Certo, sono la mamma e il papà a chiederlo. Esso è dono ma anche scelta che impegna per tutta la vita. Come ogni faccenda umana che comporta un “per sempre”, i genitori per primi percepiscono l’importanza del momento. Chiedendo il battesimo essi dicono in un certo modo di non farcela da soli nel crescere il bambino. Hanno bisogno di chiedere che il Signore stia dalla loro parte.
Accanto ai genitori ci sono i padrini e le madrine: la loro presenza li impegna, assumendo verso i bambini un doppio compito: quello di aiuto nell’educazione dei piccoli e quello di fare memoria di quanto è stato promesso nel giorno del battesimo.

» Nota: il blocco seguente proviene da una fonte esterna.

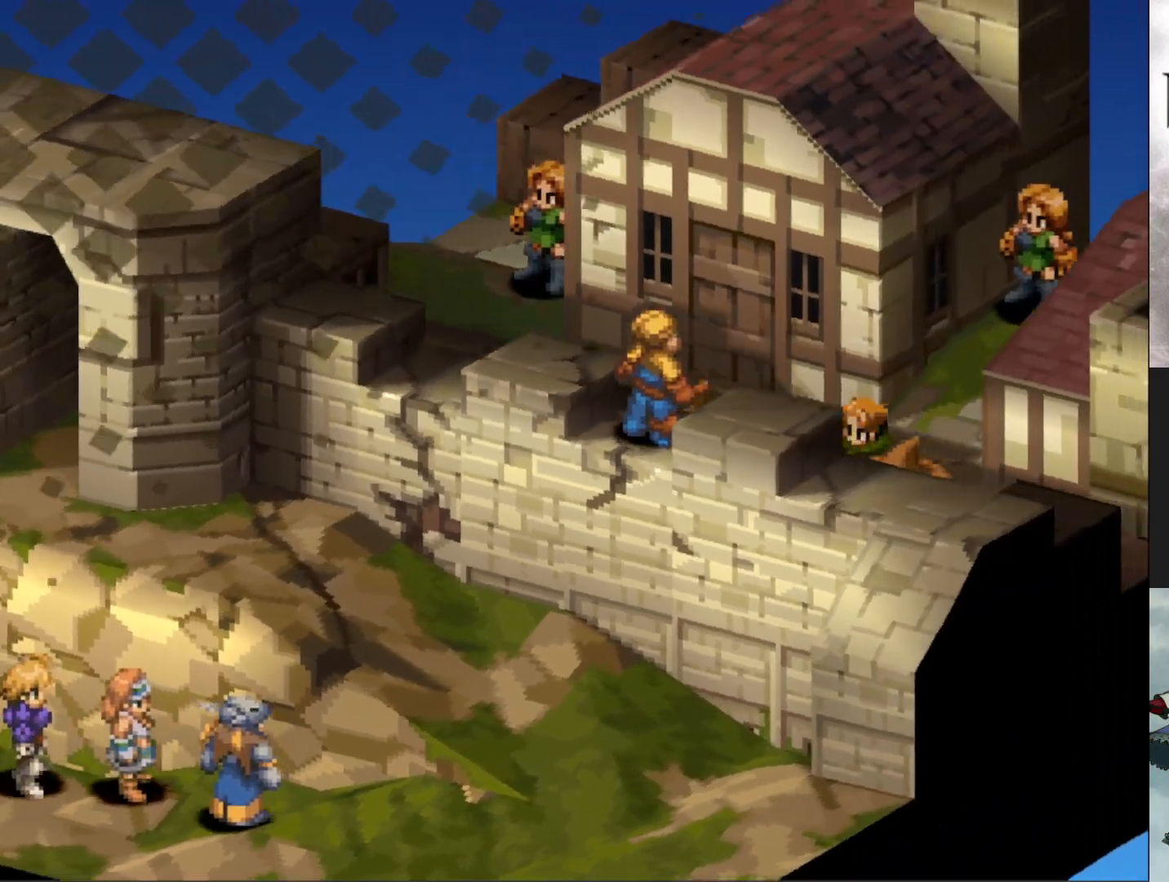
{"buttons": [], "events": []}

Poi , il sacerdote: compiendo gesti antichi e pronunciando parole che svelano il mistero della vita,  si fa segno dell’accoglienza di tutta una comunità,  quella che, accogliendoli,  li ammette come nuovi fratellini e sorelline .
Tra qualche anno questi bambini sederanno alla mensa del Signore con i grandi e impareranno con loro a spezzare il pane in memoria di Gesù.
I fedeli presenti al Battesimo simboleggiano tutti gli uomini e le donne che professano la fede in Cristo. Celebrando il sacramento i cristiani consolidano l’esperienza della comunione dei fratelli nella fede: un solo corpo e un solo spirito in Cristo Gesù.
 
Proprio quel Gesù che “cresceva in sapienza, età e grazia davanti a Dio e agli uomini”. Un orizzonte promettente.